Suara getaran ponsel Zara mengganggu tidurnya. Zara membuka matanya dan melihat ternyata notifikasi pengingat.
Hari Valentine
"Hari Valentine? Gara-gara notifikasi ini tidurku terganggu. Kenapa harus jam 1 sih notifikasi nya!! dasar memo pengganggu. " Ketus Zara. Ia pun kembali melanjutkan tidurnya.

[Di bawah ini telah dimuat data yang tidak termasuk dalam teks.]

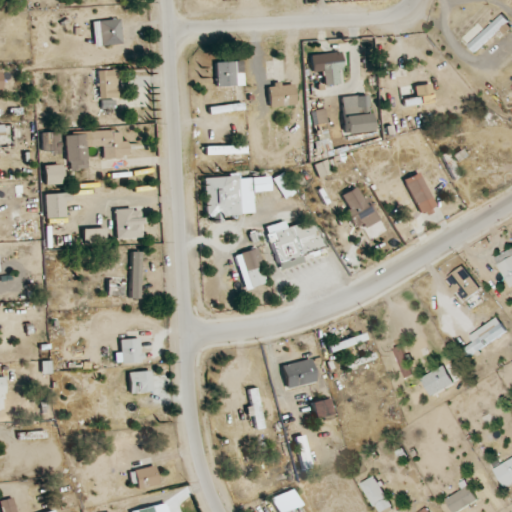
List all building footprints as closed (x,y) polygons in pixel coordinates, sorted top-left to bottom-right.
[(509,21),(502,14),(469,45),(476,52),(509,21)] [(94,45),(122,43),(121,18),(92,20),(94,45)] [(321,83),(341,84),(343,55),(312,52),(310,73),(321,74),(321,83)] [(216,86),(244,85),(244,61),(216,61),(216,86)] [(98,70),(98,99),(117,99),(117,70),(98,70)] [(296,104),(294,81),(267,83),(269,107),(296,104)] [(433,101),(430,84),(401,89),(404,106),(433,101)] [(102,158),(129,158),(128,138),(117,139),(117,130),(65,131),(66,170),(87,169),(87,149),(102,148),(102,158)] [(441,155),(454,177),(460,173),(447,152),(441,155)] [(43,164),(44,184),(64,184),(64,164),(43,164)] [(422,214),(438,205),(419,171),(403,180),(422,214)] [(296,191),(283,172),(272,179),(286,199),(296,191)] [(254,192),(270,192),(269,175),(204,176),(205,217),(254,216),(254,192)] [(347,226),(374,225),(373,193),(358,194),(358,190),(345,191),(347,226)] [(114,208),(115,238),(141,237),(141,208),(114,208)] [(267,235),(280,268),(331,254),(309,219),(267,235)] [(82,243),(104,243),(104,228),(82,228),(82,243)] [(247,290),(270,280),(257,247),(233,256),(247,290)] [(130,299),(141,299),(141,252),(130,252),(130,299)] [(484,285),(463,264),(444,282),(465,303),(484,285)] [(470,337),(474,343),(465,350),(470,357),(508,329),(498,316),(470,337)] [(367,341),(365,333),(328,345),(331,352),(367,341)] [(120,339),(121,363),(142,362),(142,338),(120,339)] [(395,348),(405,378),(414,375),(404,345),(395,348)] [(281,365),(285,388),(317,382),(312,359),(281,365)] [(422,377),(432,395),(456,382),(446,365),(422,377)] [(130,394),(154,391),(151,370),(128,373),(130,394)] [(265,427),(256,388),(248,390),(252,406),(248,406),(254,430),(265,427)] [(314,419),(331,415),(328,398),(310,402),(314,419)] [(145,444),(144,434),(104,437),(105,448),(145,444)] [(294,436),(302,469),(313,467),(305,434),(294,436)] [(511,458),(494,469),(506,488),(511,483),(511,458)] [(132,471),(137,489),(159,483),(154,464),(132,471)] [(274,509),(298,509),(298,493),(274,493),(274,509)] [(0,506),(2,511),(17,511),(12,497),(0,501),(0,506)] [(168,511),(166,502),(133,510),(133,511),(168,511)]
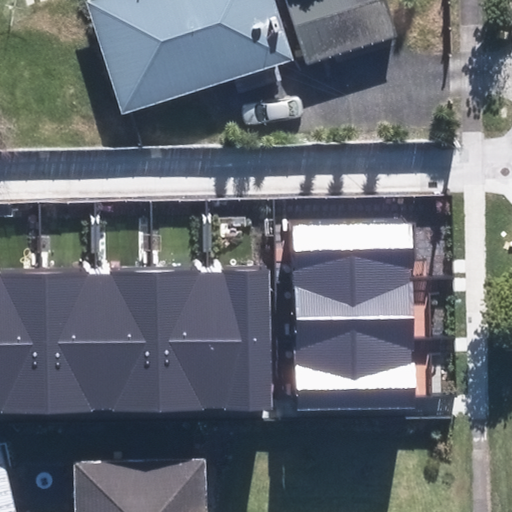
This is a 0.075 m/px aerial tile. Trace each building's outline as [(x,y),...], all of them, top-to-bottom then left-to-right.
[(102,0),(135,104),(300,52),(283,0),(102,0)] [(388,0),(299,0),(316,54),(397,29),(388,0)] [(295,229),(301,411),(412,408),(406,226),(295,229)] [(0,274),(0,413),(269,409),(267,270),(0,274)] [(0,511),(27,511),(9,435),(0,437),(0,511)] [(215,511),(213,453),(85,457),(87,511),(215,511)]
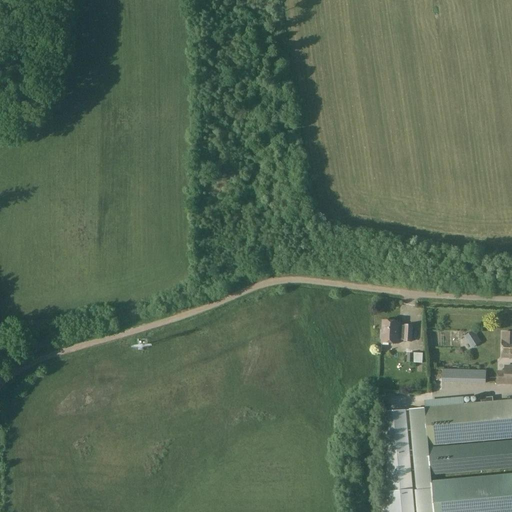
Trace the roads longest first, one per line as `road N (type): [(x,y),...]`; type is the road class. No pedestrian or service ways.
road 1 (track): [(0,381),(267,283),(390,289)]
road 2 (unclassified): [(390,289),(511,298)]
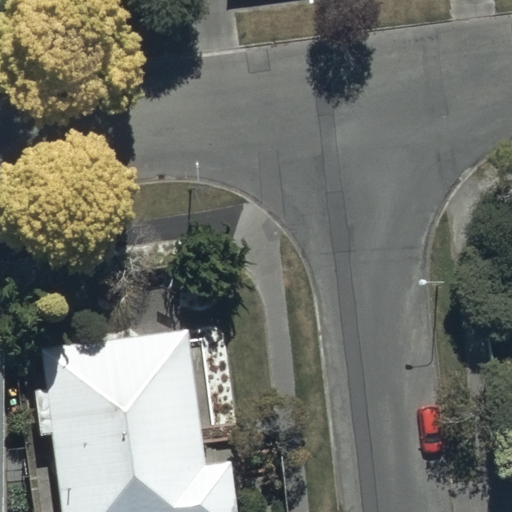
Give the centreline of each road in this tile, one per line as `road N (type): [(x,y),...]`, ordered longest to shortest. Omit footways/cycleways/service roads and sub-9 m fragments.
road 1 (residential): [(355,118),(399,511)]
road 2 (residential): [(0,160),(355,118)]
road 3 (residential): [(355,118),(511,86)]
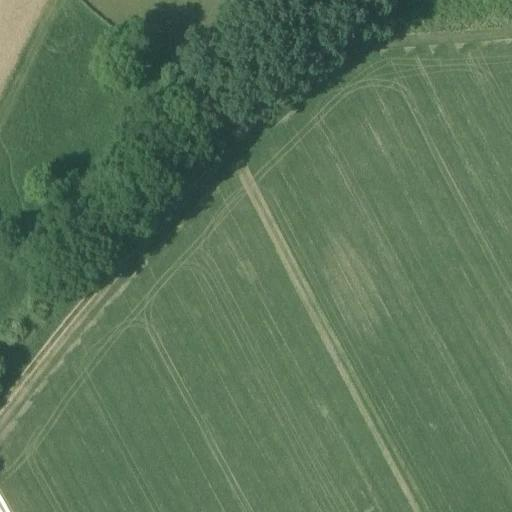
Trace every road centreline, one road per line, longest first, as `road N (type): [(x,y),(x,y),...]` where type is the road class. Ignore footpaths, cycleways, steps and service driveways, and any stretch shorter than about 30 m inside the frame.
road 1 (track): [(0,410),(212,158),(376,0)]
road 2 (track): [(0,115),(57,0)]
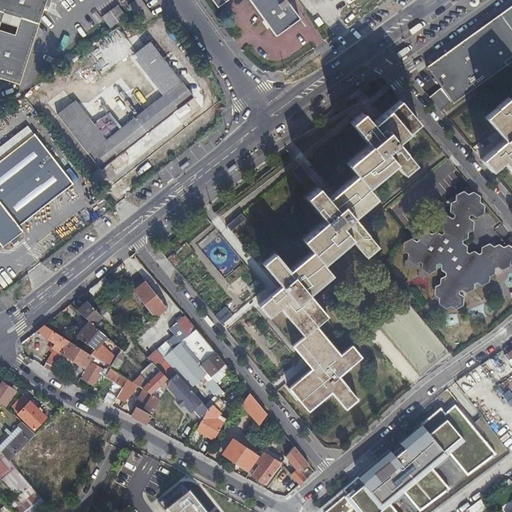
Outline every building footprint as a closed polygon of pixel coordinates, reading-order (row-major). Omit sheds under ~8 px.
[(0,0),(0,78),(18,85),(46,0),(0,0)] [(210,0),(217,9),(228,0),(248,0),(276,37),(300,19),(286,0),(210,0)] [(443,86),(441,88),(451,102),(453,101),(455,103),(511,61),(511,5),(432,63),(434,66),(430,69),(443,86)] [(58,116),(89,155),(101,171),(196,99),(183,83),(153,44),(136,56),(167,95),(105,143),(74,103),(58,116)] [(451,102),(441,88),(430,94),(441,109),(451,102)] [(511,99),(509,96),(486,116),(505,139),(483,158),(493,169),(504,160),(511,169),(511,99)] [(370,143),(348,162),(366,185),(396,160),(405,171),(415,163),(397,140),(419,122),(400,99),(373,123),(363,112),(351,122),(370,143)] [(0,244),(3,248),(11,242),(13,244),(17,241),(15,239),(24,232),(20,227),(74,185),(34,134),(33,135),(28,129),(0,149),(0,244)] [(300,164),(293,170),(303,181),(309,175),(300,164)] [(279,307),(304,336),(292,345),(312,368),(289,387),(307,410),(331,390),(345,408),(357,398),(338,376),(361,356),(352,345),(340,354),(316,326),(328,316),(309,293),(332,274),(323,263),(352,238),(366,256),(378,246),(354,216),(376,198),(366,185),(356,174),(328,198),(318,186),(307,196),(326,219),(302,238),(312,250),(289,270),(275,252),(261,263),(280,286),(258,305),(268,317),(279,307)] [(438,260),(441,262),(443,263),(443,265),(442,269),(447,273),(447,278),(442,281),(441,286),(436,289),(436,291),(436,295),(440,298),(440,303),(445,306),(447,305),(450,304),(454,307),(460,304),(460,298),(466,296),(466,294),(466,290),(471,288),(471,283),(473,282),(476,280),(480,283),(486,281),(486,276),(491,273),(496,276),(501,273),(501,268),(507,266),(507,260),(511,257),(511,251),(508,249),(503,251),(498,248),(493,251),(489,247),(484,250),(483,255),(478,258),(473,255),(468,257),(463,254),(464,248),(459,245),(460,240),(465,237),(465,231),(470,229),(470,223),(466,220),(466,214),(471,212),(476,215),(481,213),(481,207),(477,204),(477,198),(473,195),(468,197),(463,194),(458,197),(458,202),(452,205),(452,211),(456,214),(456,219),(451,222),(446,219),(441,221),(441,227),(445,230),(445,235),(440,238),(435,235),(431,237),(425,234),(421,236),(420,242),(415,244),(410,241),(405,244),(405,249),(410,253),(409,257),(408,258),(404,260),(403,266),(408,270),(413,267),(418,270),(417,276),(422,279),(425,278),(428,276),(428,271),(433,268),(434,262),(438,260)] [(242,212),(227,225),(232,230),(246,218),(242,212)] [(186,241),(166,258),(174,268),(194,251),(186,241)] [(152,314),(157,314),(166,307),(141,276),(134,282),(138,286),(135,288),(135,293),(138,296),(142,297),(148,304),(148,310),(152,314)] [(105,287),(99,280),(87,290),(93,296),(93,297),(105,287)] [(93,296),(91,298),(103,311),(105,309),(93,297),(93,296)] [(91,298),(87,302),(99,315),(103,311),(91,298)] [(92,324),(100,316),(99,315),(87,302),(86,302),(76,311),(88,321),(92,324)] [(225,306),(214,315),(221,324),(232,315),(225,306)] [(199,365),(215,351),(196,329),(184,315),(172,326),(177,332),(184,340),(172,350),(166,343),(157,351),(176,373),(190,388),(204,375),(197,367),(199,365)] [(96,350),(93,356),(110,367),(121,350),(121,349),(92,324),(88,321),(76,337),(96,350)] [(51,371),(61,354),(68,341),(43,325),(34,333),(43,338),(44,336),(55,343),(52,348),(54,349),(44,367),(51,371)] [(68,341),(61,354),(79,365),(85,369),(90,362),(93,356),(68,341)] [(121,350),(110,367),(110,368),(117,372),(124,362),(125,354),(121,350)] [(157,351),(148,359),(153,364),(160,371),(168,380),(176,373),(157,351)] [(215,351),(199,365),(210,377),(225,364),(215,351)] [(103,369),(90,362),(85,369),(82,375),(81,378),(94,385),(103,369)] [(168,380),(160,371),(153,364),(133,382),(134,383),(143,388),(151,393),(157,387),(163,392),(166,386),(168,380)] [(225,364),(210,377),(211,379),(214,382),(229,369),(225,364)] [(85,369),(79,365),(75,371),(82,375),(85,369)] [(126,378),(117,372),(110,368),(105,376),(122,386),(126,378)] [(176,373),(168,380),(166,386),(177,398),(182,403),(190,412),(193,409),(202,419),(208,409),(190,388),(176,373)] [(120,389),(116,396),(124,401),(134,383),(133,382),(126,378),(122,386),(120,389)] [(214,382),(211,379),(205,384),(212,392),(212,393),(218,399),(219,398),(224,393),(214,382)] [(15,392),(2,383),(0,386),(0,403),(5,407),(15,392)] [(113,385),(103,401),(111,406),(116,396),(120,389),(113,385)] [(151,393),(143,388),(138,398),(140,399),(131,416),(146,425),(148,421),(160,399),(151,393)] [(260,422),(266,413),(249,393),(243,402),(260,422)] [(46,418),(30,402),(24,396),(12,409),(17,414),(34,431),(46,418)] [(219,398),(218,399),(208,409),(202,419),(190,441),(197,445),(203,434),(213,440),(225,419),(216,414),(218,412),(217,412),(224,406),(221,403),(222,402),(219,398)] [(347,493),(325,511),(326,511),(395,511),(389,503),(402,492),(417,511),(448,490),(431,467),(448,454),(465,476),(494,455),(455,403),(445,411),(441,405),(405,435),(409,439),(393,452),(390,448),(343,488),(347,493)] [(38,455),(36,460),(39,461),(36,465),(34,463),(29,472),(39,477),(36,481),(52,490),(66,464),(64,464),(76,442),(79,443),(85,432),(69,423),(62,419),(57,427),(59,429),(58,432),(55,431),(52,437),(50,435),(46,443),(42,441),(36,453),(38,455)] [(0,451),(9,462),(35,434),(21,422),(0,443),(0,451)] [(246,450),(232,441),(223,455),(247,471),(256,457),(249,451),(250,450),(247,448),(246,450)] [(302,469),(308,464),(294,446),(288,454),(302,469)] [(51,511),(9,462),(0,451),(0,476),(18,497),(30,511),(51,511)] [(280,465),(263,452),(257,460),(260,463),(251,474),(266,485),(280,465)] [(291,475),(300,485),(301,483),(307,479),(298,469),(291,475)] [(204,511),(182,484),(159,503),(165,511),(204,511)] [(30,511),(18,497),(10,504),(16,511),(30,511)]
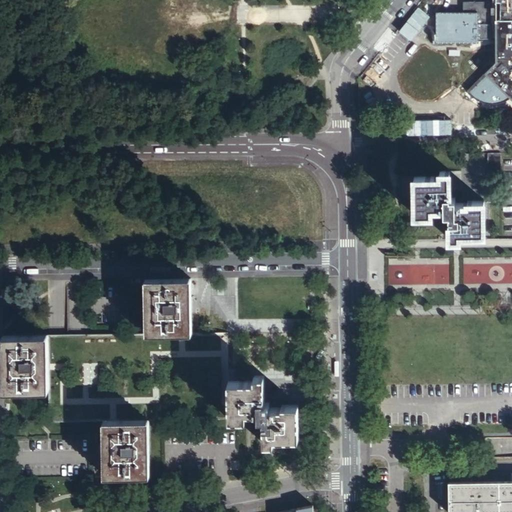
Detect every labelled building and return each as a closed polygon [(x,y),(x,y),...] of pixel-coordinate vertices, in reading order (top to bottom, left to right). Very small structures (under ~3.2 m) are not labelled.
[(229,31),(229,0),(192,0),(192,31),(229,31)] [(511,0),(459,0),(460,9),(432,9),(432,17),(432,41),(476,41),(476,36),(489,36),(489,19),(494,19),(494,61),(489,67),(483,72),(487,75),(467,94),(471,97),(473,99),(478,101),(483,102),(487,103),(493,103),(497,102),(503,100),(505,98),(508,96),(511,100),(511,0)] [(182,2),(84,3),(84,53),(175,53),(175,21),(183,21),(182,2)] [(502,185),(502,153),(488,153),(489,185),(502,185)] [(449,165),(437,165),(438,171),(413,172),(413,209),(430,209),(431,202),(442,202),(442,209),(447,209),(447,236),(458,237),(458,231),(483,231),(483,197),(466,197),(466,200),(453,200),(453,194),(449,194),(449,165)] [(193,277),(145,278),(146,331),(193,331),(193,277)] [(49,332),(49,388),(49,396),(50,421),(105,421),(151,420),(230,420),(230,386),(229,330),(193,331),(146,331),(70,332),(49,332)] [(49,388),(49,332),(3,332),(4,388),(22,388),(49,388)] [(230,386),(230,420),(248,420),(248,412),(259,412),(259,418),(265,418),(265,443),(275,443),(275,438),(301,438),(300,421),(300,405),(283,405),(283,412),(270,412),(270,406),(265,406),(265,380),(254,380),(255,386),(240,386),(230,386)] [(151,420),(105,421),(105,433),(105,476),(151,476),(151,420)] [(511,479),(449,481),(449,511),(466,511),(511,511),(511,479)]
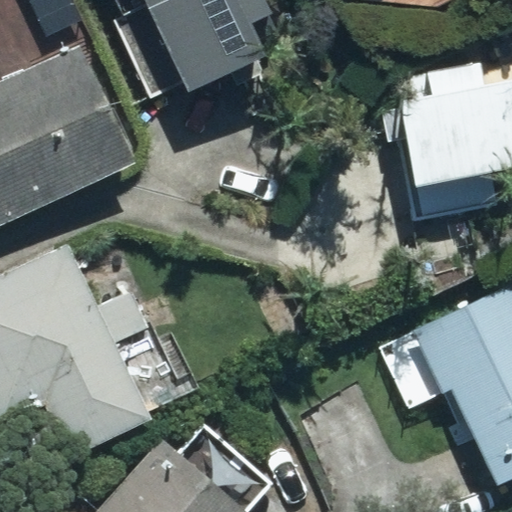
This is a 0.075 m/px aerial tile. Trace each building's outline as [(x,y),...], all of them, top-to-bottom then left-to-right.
[(158,0),(123,17),(162,96),(207,74),(212,85),(290,47),(273,13),(291,4),(288,0),(158,0)] [(104,39),(0,85),(0,227),(157,157),(104,39)] [(450,92),(409,99),(429,217),(498,205),(491,165),(511,161),(511,73),(495,77),(492,60),(446,68),(450,92)] [(113,301),(84,236),(0,274),(0,417),(10,413),(12,418),(62,396),(87,451),(166,415),(131,337),(166,321),(149,285),(113,301)] [(511,286),(396,343),(427,405),(458,390),(505,484),(511,480),(511,286)] [(188,446),(176,435),(106,511),(273,511),(264,504),(283,483),(213,420),(188,446)]
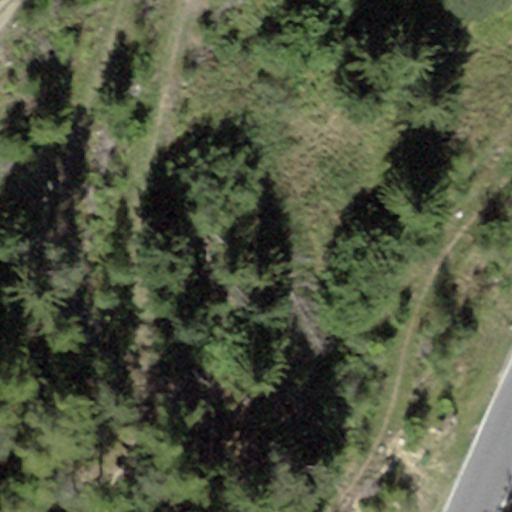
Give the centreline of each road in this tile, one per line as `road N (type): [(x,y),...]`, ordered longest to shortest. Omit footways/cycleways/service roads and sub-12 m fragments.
road 1 (track): [(190,0),(137,202),(143,429),(83,511)]
road 2 (track): [(0,422),(22,403),(49,347),(66,123),(119,0)]
road 3 (track): [(341,511),(397,399),(429,266),(484,182),(511,161)]
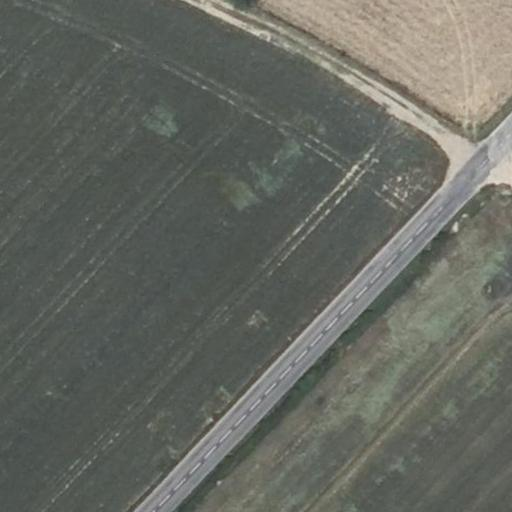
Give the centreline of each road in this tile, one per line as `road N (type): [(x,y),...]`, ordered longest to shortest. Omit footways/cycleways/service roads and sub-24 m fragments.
road 1 (tertiary): [(511,115),(141,511)]
road 2 (track): [(511,179),(273,30),(202,0)]
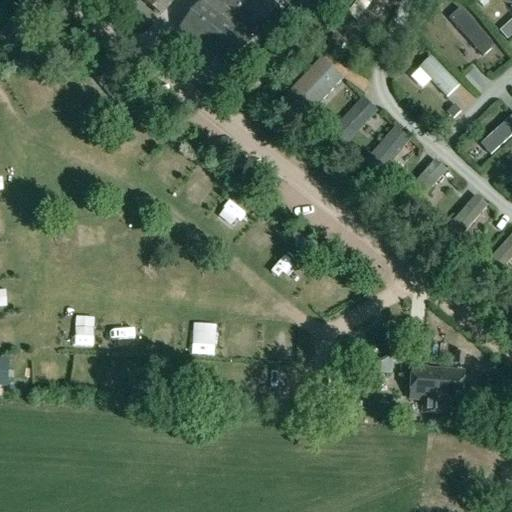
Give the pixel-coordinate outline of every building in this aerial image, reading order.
[(139,0),(141,1),(156,13),(156,12),(158,14),(157,15),(159,16),(172,0),(139,0)] [(258,33),(279,5),(272,0),(202,0),(200,3),(178,32),(210,56),(224,67),(228,70),(250,42),(249,41),(256,32),(258,33)] [(312,0),(292,0),(305,10),(312,0)] [(435,0),(431,0),(425,6),(433,15),(442,7),(435,0)] [(460,11),(448,22),(481,58),(493,47),(460,11)] [(23,18),(2,43),(13,52),(33,27),(23,18)] [(345,42),(336,35),(328,45),(337,52),(345,42)] [(431,59),(420,70),(422,72),(433,84),(447,99),(459,88),(431,59)] [(319,62),(278,106),(300,126),(340,82),(319,62)] [(103,80),(95,86),(112,106),(120,100),(103,80)] [(32,118),(51,107),(38,85),(19,96),(32,118)] [(361,130),(375,115),(362,103),(330,136),(343,148),(361,130)] [(454,106),(446,114),(452,120),(460,113),(454,106)] [(165,113),(160,119),(174,131),(179,125),(165,113)] [(511,116),(480,146),(490,158),(511,138),(511,116)] [(133,123),(121,142),(137,151),(148,132),(133,123)] [(363,165),(377,177),(407,143),(393,130),(363,165)] [(182,172),(190,160),(170,147),(162,159),(182,172)] [(434,162),(406,194),(418,205),(446,173),(434,162)] [(230,171),(226,176),(239,188),(244,183),(230,171)] [(199,174),(180,199),(198,212),(216,186),(199,174)] [(475,198),(448,230),(460,241),(487,209),(475,198)] [(224,218),(240,227),(249,210),(233,202),(224,218)] [(267,257),(276,242),(256,230),(247,246),(267,257)] [(293,235),(288,240),(301,252),(306,247),(293,235)] [(500,276),(508,266),(511,261),(511,237),(488,265),(500,276)] [(268,264),(291,282),(307,261),(284,244),(268,264)] [(8,288),(0,288),(0,308),(9,308),(8,288)] [(91,320),(65,320),(65,345),(90,346),(91,320)] [(148,354),(172,355),(172,323),(149,323),(148,354)] [(112,345),(128,346),(129,336),(113,335),(112,345)] [(291,362),(291,348),(270,348),(271,363),(291,362)] [(464,354),(453,354),(453,365),(463,366),(464,354)] [(0,384),(17,384),(16,360),(0,360),(0,384)] [(359,362),(358,384),(379,385),(380,363),(359,362)] [(445,415),(446,404),(461,405),(462,372),(411,370),(410,402),(423,402),(422,414),(445,415)]
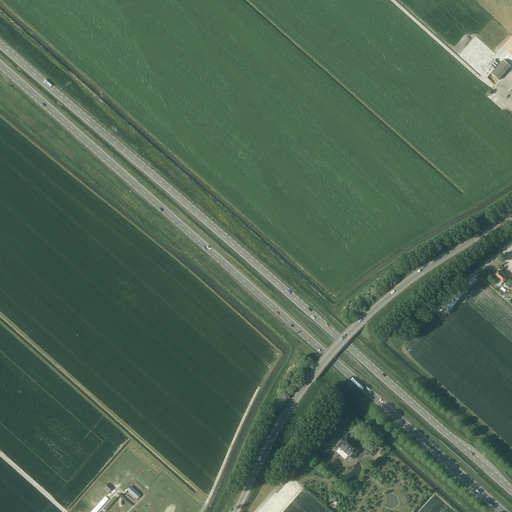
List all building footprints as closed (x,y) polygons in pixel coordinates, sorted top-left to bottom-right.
[(511,67),(503,60),(492,73),(499,80),(511,67)] [(506,285),(509,281),(506,279),(507,279),(499,272),(493,278),(502,285),(503,283),(506,285)] [(353,459),(362,449),(369,455),(374,450),(367,443),(363,448),(348,435),(338,446),(353,459)] [(104,488),(108,493),(114,487),(110,482),(104,488)] [(127,490),(137,498),(140,495),(130,486),(127,490)]
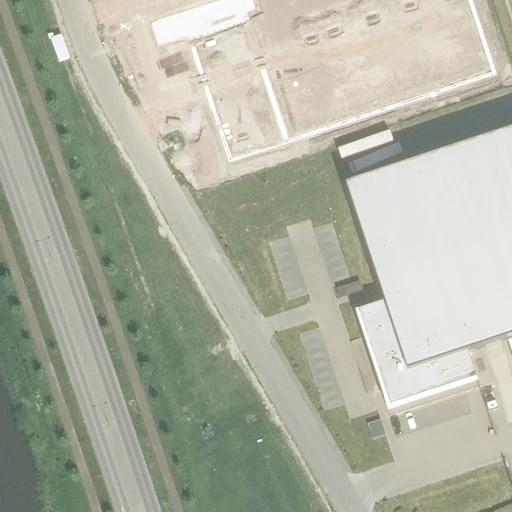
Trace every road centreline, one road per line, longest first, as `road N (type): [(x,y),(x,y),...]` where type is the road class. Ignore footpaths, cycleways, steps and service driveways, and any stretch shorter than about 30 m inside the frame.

Pagi pun tiba Zara terbangun seperti biasanya, ia menyelesaikan pekerjaan Rumahnya karena hari ini adalah Hari Valentine jadi di liburkan. Aneh sih Hari seperti ini di liburkan akan tetapi Ketika Tahun Baru Islam (1 Muharram) tidak di liburkan.
POV Ryan
Hari ini Aku hanya sibuk bermain game dengan teman ku, Reno dan Rey.
"Yan, kamu kok santai banget nggak kepikiran apa gitu?" tanya Reno
"Mikir apa Ren?" jawab Ryan polos sambil tetap memainkan gamenya.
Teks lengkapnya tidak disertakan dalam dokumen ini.